[Excerpts from a dataset]
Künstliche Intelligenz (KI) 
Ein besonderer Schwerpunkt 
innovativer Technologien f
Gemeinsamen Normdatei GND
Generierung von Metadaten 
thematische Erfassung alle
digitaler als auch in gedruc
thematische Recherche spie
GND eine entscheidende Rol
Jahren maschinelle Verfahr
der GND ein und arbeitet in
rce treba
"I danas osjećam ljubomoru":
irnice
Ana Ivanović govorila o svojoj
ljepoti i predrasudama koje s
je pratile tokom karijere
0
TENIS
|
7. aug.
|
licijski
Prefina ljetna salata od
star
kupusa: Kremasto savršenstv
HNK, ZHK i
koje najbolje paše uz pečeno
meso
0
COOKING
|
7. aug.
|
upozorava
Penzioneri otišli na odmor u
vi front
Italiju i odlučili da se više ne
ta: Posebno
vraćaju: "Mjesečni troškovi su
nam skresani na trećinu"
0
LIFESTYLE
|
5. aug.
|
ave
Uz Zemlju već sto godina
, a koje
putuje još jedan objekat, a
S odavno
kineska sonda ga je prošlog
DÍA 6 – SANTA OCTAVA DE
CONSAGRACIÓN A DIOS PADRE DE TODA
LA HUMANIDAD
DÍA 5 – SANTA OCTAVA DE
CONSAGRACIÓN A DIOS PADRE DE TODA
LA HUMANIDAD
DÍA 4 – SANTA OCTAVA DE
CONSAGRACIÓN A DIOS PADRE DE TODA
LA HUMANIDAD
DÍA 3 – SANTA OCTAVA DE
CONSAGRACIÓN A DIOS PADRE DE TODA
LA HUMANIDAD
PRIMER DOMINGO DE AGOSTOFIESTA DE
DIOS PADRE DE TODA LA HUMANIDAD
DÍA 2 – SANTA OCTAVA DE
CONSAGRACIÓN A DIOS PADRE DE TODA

## ABOUT THIS TASK
Each line above, from the one that contains "Gemeinsamen Normdatei GND" to the last line of the records, should be repeated exactly. Leave out all others.

## REPLY TO THE TASK
Gemeinsamen Normdatei GND
Generierung von Metadaten 
thematische Erfassung alle
digitaler als auch in gedruc
thematische Recherche spie
GND eine entscheidende Rol
Jahren maschinelle Verfahr
der GND ein und arbeitet in
rce treba
"I danas osjećam ljubomoru":
irnice
Ana Ivanović govorila o svojoj
ljepoti i predrasudama koje s
je pratile tokom karijere
0
TENIS
|
7. aug.
|
licijski
Prefina ljetna salata od
star
kupusa: Kremasto savršenstv
HNK, ZHK i
koje najbolje paše uz pečeno
meso
0
COOKING
|
7. aug.
|
upozorava
Penzioneri otišli na odmor u
vi front
Italiju i odlučili da se više ne
ta: Posebno
vraćaju: "Mjesečni troškovi su
nam skresani na trećinu"
0
LIFESTYLE
|
5. aug.
|
ave
Uz Zemlju već sto godina
, a koje
putuje još jedan objekat, a
S odavno
kineska sonda ga je prošlog
DÍA 6 – SANTA OCTAVA DE
CONSAGRACIÓN A DIOS PADRE DE TODA
LA HUMANIDAD
DÍA 5 – SANTA OCTAVA DE
CONSAGRACIÓN A DIOS PADRE DE TODA
LA HUMANIDAD
DÍA 4 – SANTA OCTAVA DE
CONSAGRACIÓN A DIOS PADRE DE TODA
LA HUMANIDAD
DÍA 3 – SANTA OCTAVA DE
CONSAGRACIÓN A DIOS PADRE DE TODA
LA HUMANIDAD
PRIMER DOMINGO DE AGOSTOFIESTA DE
DIOS PADRE DE TODA LA HUMANIDAD
DÍA 2 – SANTA OCTAVA DE
CONSAGRACIÓN A DIOS PADRE DE TODA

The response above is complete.